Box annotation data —
%%
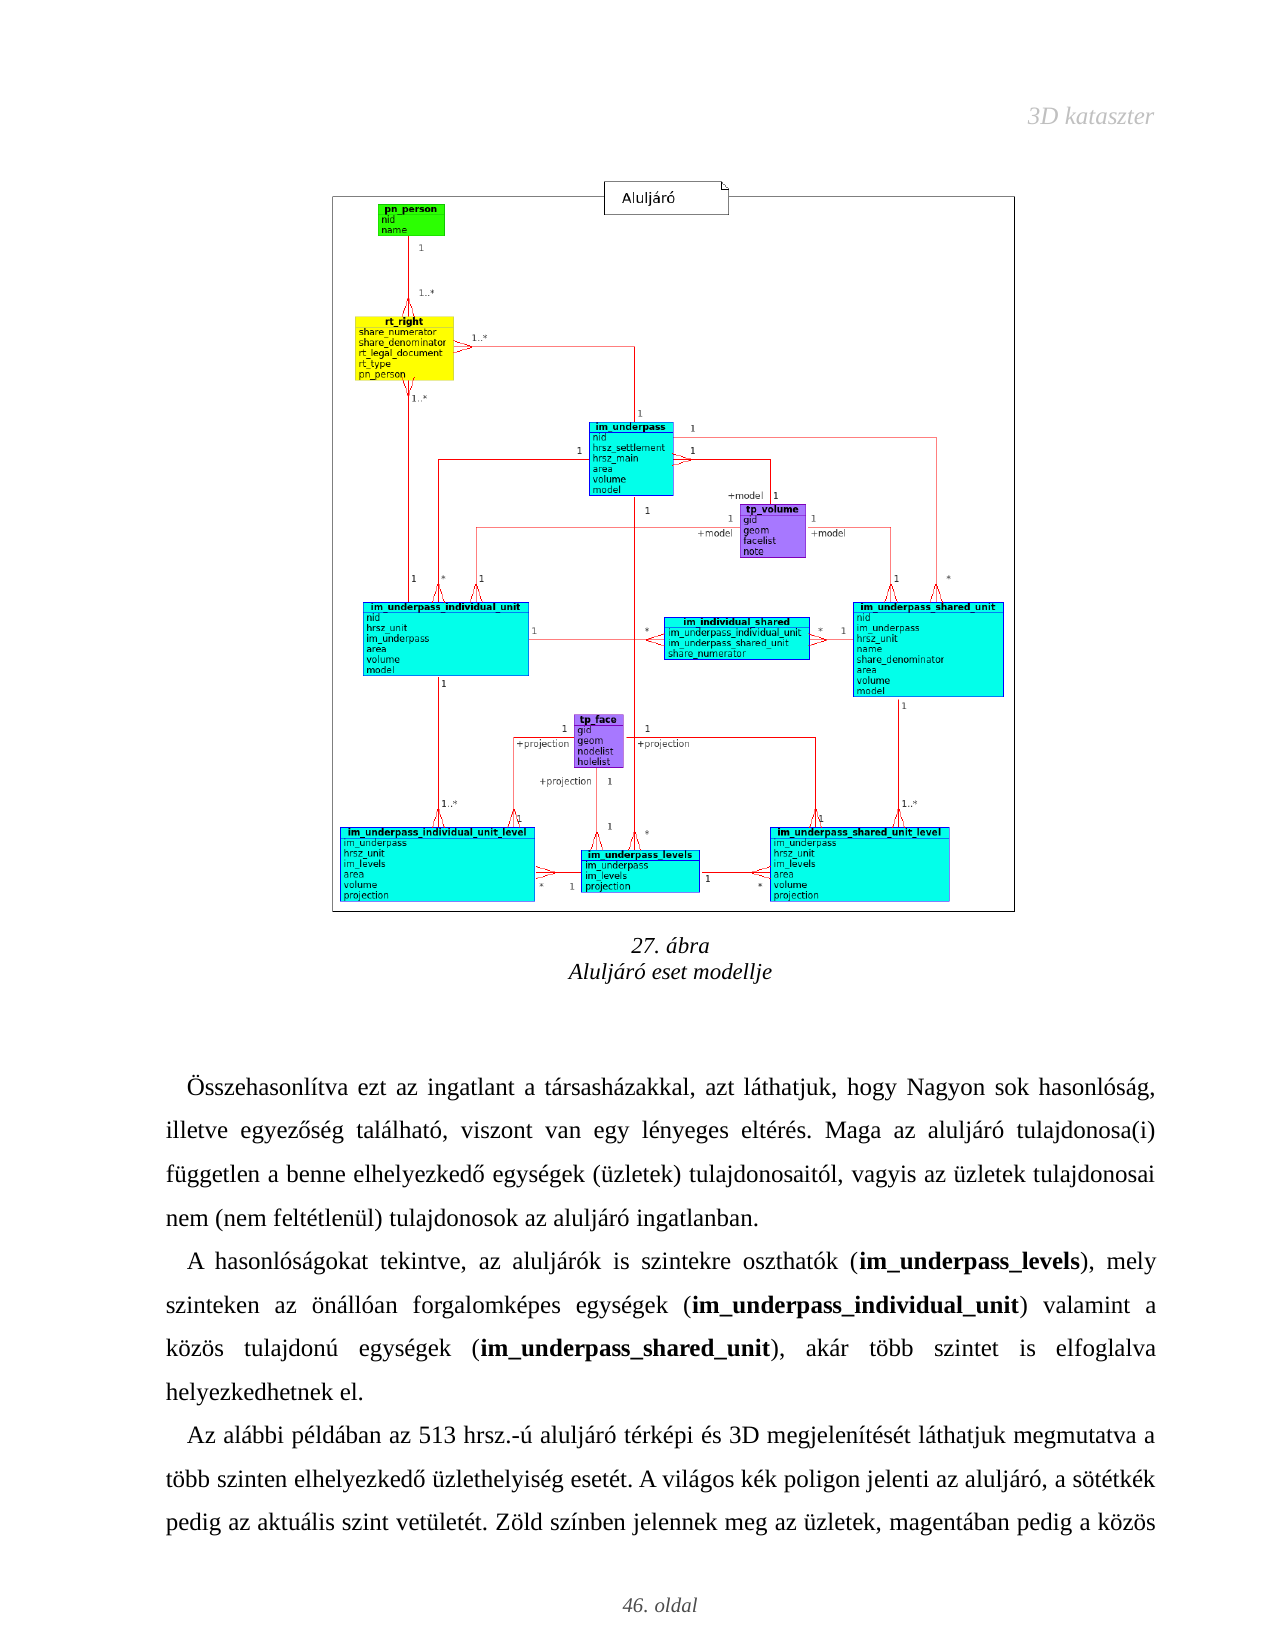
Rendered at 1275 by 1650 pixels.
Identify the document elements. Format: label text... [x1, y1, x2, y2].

text Az alábbi példában az 513 hrsz.-ú aluljáró térképi és 3D megjelenítését láthatjuk megmutatva a több szinten elhelyezkedő üzlethelyiség esetét. A világos kék poligon jelenti az aluljáró, a sötétkék pedig az aktuális szint vetületét. Zöld színben jelennek meg az üzletek, magentában pedig a közös [166, 1420, 1156, 1536]
text A hasonlóságokat tekintve, az aluljárók is szintekre oszthatók (im_underpass_levels), mely szinteken az önállóan forgalomképes egységek (im_underpass_individual_unit) valamint a közös tulajdonú egységek (im_underpass_shared_unit), akár több szintet is elfoglalva helyezkedhetnek el. [166, 1246, 1156, 1406]
text 27. ábra [166, 932, 1156, 958]
picture [317, 166, 1026, 932]
text Összehasonlítva ezt az ingatlant a társasházakkal, azt láthatjuk, hogy Nagyon sok hasonlóság, illetve egyezőség található, viszont van egy lényeges eltérés. Maga az aluljáró tulajdonosa(i) független a benne elhelyezkedő egységek (üzletek) tulajdonosaitól, vagyis az üzletek tulajdonosai nem (nem feltétlenül) tulajdonosok az aluljáró ingatlanban. [166, 1072, 1156, 1231]
text Aluljáró eset modellje [166, 958, 1156, 985]
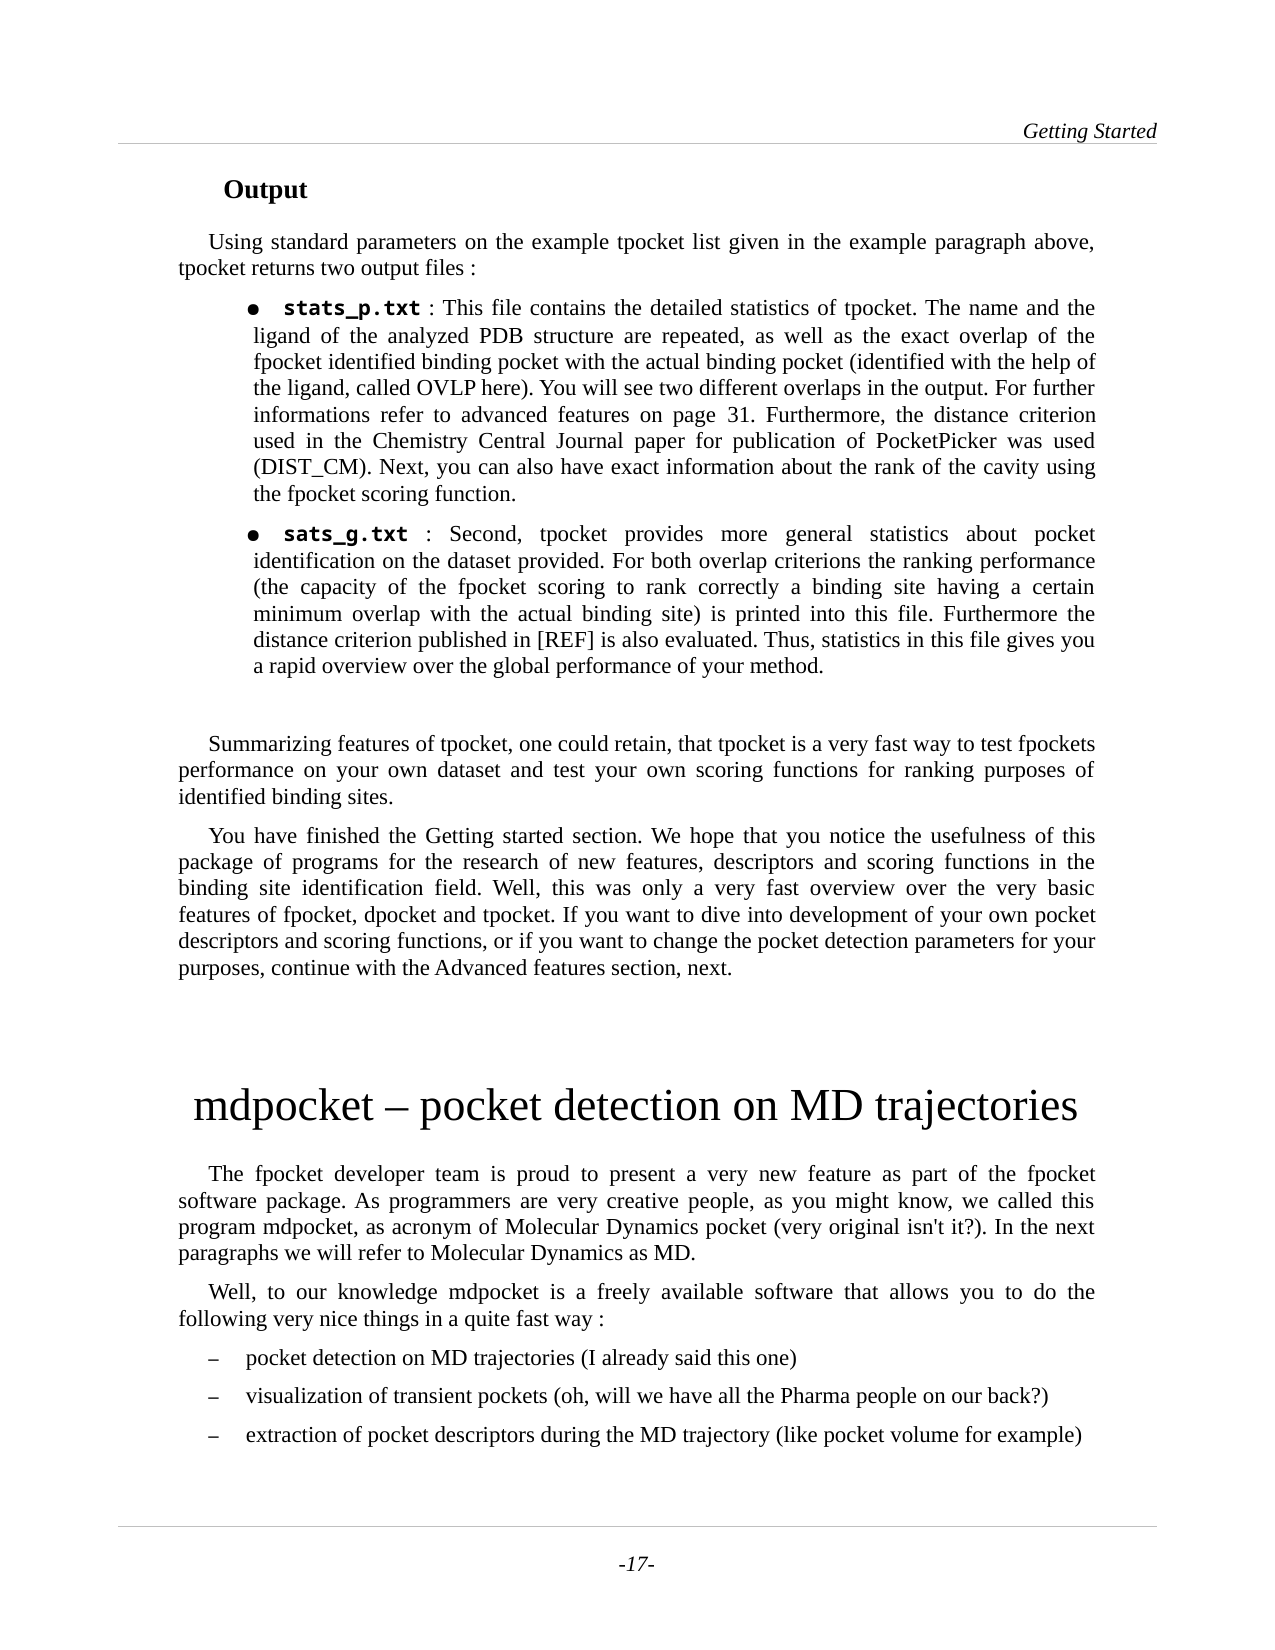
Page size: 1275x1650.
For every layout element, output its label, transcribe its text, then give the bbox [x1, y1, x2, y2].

text You have finished the Getting started section. We hope that you notice the usefulness of this package of programs for the research of new features, descriptors and scoring functions in the binding site identification field. Well, this was only a very fast overview over the very basic features of fpocket, dpocket and tpocket. If you want to dive into development of your own pocket descriptors and scoring functions, or if you want to change the pocket detection parameters for your purposes, continue with the Advanced features section, next. [178, 822, 1097, 980]
subtitle mdpocket – pocket detection on MD trajectories [193, 1078, 1157, 1130]
list sats_g.txt : Second, tpocket provides more general statistics about pocket identification on the dataset provided. For both overlap criterions the ranking performance (the capacity of the fpocket scoring to rank correctly a binding site having a certain minimum overlap with the actual binding site) is printed into this file. Furthermore the distance criterion published in [REF] is also evaluated. Thus, statistics in this file gives you a rapid overview over the global performance of your method. [216, 519, 1097, 679]
list extraction of pocket descriptors during the MD trajectory (like pocket volume for example) [178, 1421, 1097, 1448]
text Using standard parameters on the example tpocket list given in the example paragraph above, tpocket returns two output files : [178, 228, 1097, 281]
text Summarizing features of tpocket, one could retain, that tpocket is a very fast way to test fpockets performance on your own dataset and test your own scoring functions for ranking purposes of identified binding sites. [178, 730, 1097, 809]
list visualization of transient pockets (oh, will we have all the Pharma people on our back?) [178, 1382, 1097, 1409]
text The fpocket developer team is proud to present a very new feature as part of the fpocket software package. As programmers are very creative people, as you might know, we called this program mdpocket, as acronym of Molecular Dynamics pocket (very original isn't it?). In the next paragraphs we will refer to Molecular Dynamics as MD. [178, 1160, 1097, 1266]
subtitle Output [223, 173, 1157, 204]
list pocket detection on MD trajectories (I already said this one) [178, 1343, 1097, 1370]
list stats_p.txt : This file contains the detailed statistics of tpocket. The name and the ligand of the analyzed PDB structure are repeated, as well as the exact overlap of the fpocket identified binding pocket with the actual binding pocket (identified with the help of the ligand, called OVLP here). You will see two different overlaps in the output. For further informations refer to advanced features on page 32. Furthermore, the distance criterion used in the Chemistry Central Journal paper for publication of PocketPicker was used (DIST_CM). Next, you can also have exact information about the rank of the cavity using the fpocket scoring function. [216, 293, 1097, 506]
text Well, to our knowledge mdpocket is a freely available software that allows you to do the following very nice things in a quite fast way : [178, 1278, 1097, 1331]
%%
Task statement — List each line of the material above that includes the string "dataset".

Reply to the exercise —
list sats_g.txt : Second, tpocket provides more general statistics about pocket identification on the dataset provided. For both overlap criterions the ranking performance (the capacity of the fpocket scoring to rank correctly a binding site having a certain minimum overlap with the actual binding site) is printed into this file. Furthermore the distance criterion published in [REF] is also evaluated. Thus, statistics in this file gives you a rapid overview over the global performance of your method. [216, 519, 1097, 679]
text Summarizing features of tpocket, one could retain, that tpocket is a very fast way to test fpockets performance on your own dataset and test your own scoring functions for ranking purposes of identified binding sites. [178, 730, 1097, 809]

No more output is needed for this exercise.